# Your rabbitry



## djluster (Jun 7, 2011)

I am getting ready to setup my rabbity and thought it would be great to see picture of other peoples rabbitrys so can you post your rabbitry


----------



## home-sweet-home (Jun 25, 2011)

I am new to this. My 13 yr old daughter has started breeding Holland lops. We have 4 does (3 show and 1 pet) and one male (out of show stock, but only shown once when he was little and did ok, but not great)

We are doing a colony style cages. We have first chicken coop/tractor converted into a large cage.
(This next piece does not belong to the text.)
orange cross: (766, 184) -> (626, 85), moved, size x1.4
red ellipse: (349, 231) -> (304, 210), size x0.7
There are 6 nest boxes and two levels and they are doing well this way.

Here is my daughter's website with pictures of the rabbits:
www.lopsbyleah.com

Here is the cage that we coverted.






Before we added the bottom coop:


----------



## hollandloplover (Jul 18, 2011)

Heres mine! 





In the pic the 3 bottom cages arn't finished but they are now!!
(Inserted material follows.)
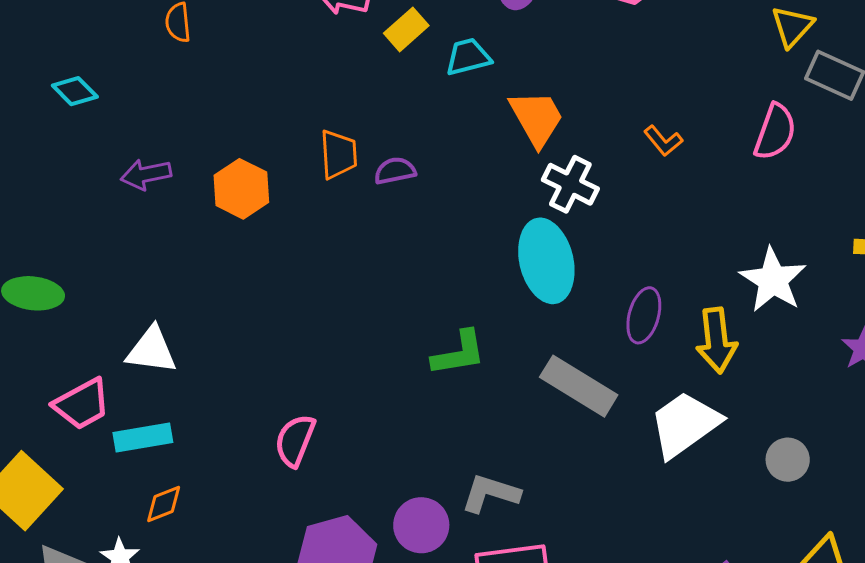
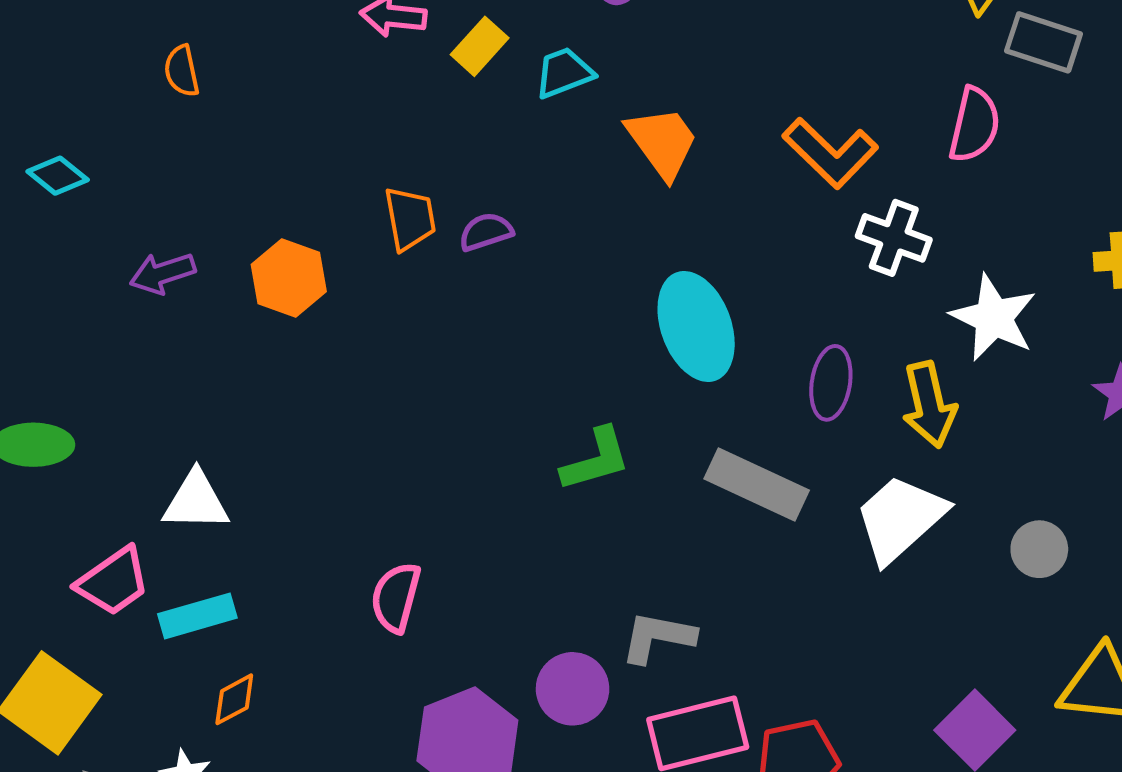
orange L-shape: (663, 141) -> (830, 153), size x1.8
white cross: (570, 184) -> (894, 238), moved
Good luck with the Rabbitry!


----------



## BunnyMom (Jul 18, 2011)

I love your nine hole setup!  I hope your daughter stays interested enough to keep them clean.


----------



## greymane (Jul 22, 2011)

Here is my latest project.






Separated into five runs.


----------



## Ms. Research (Jul 23, 2011)

greymane said:
			
		

> Here is my latest project.
> 
> http://www.backyardherds.com/forum/uploads/4210_dsc02919.jpg
> 
> Separated into five runs.


That's really interesting.  Good idea.  Thanks for posting.  I'm having a heck of a time trying to get permits for a small shed.  Living in the "Nanny" State is that way.  This is another alternate.  Thanks!


----------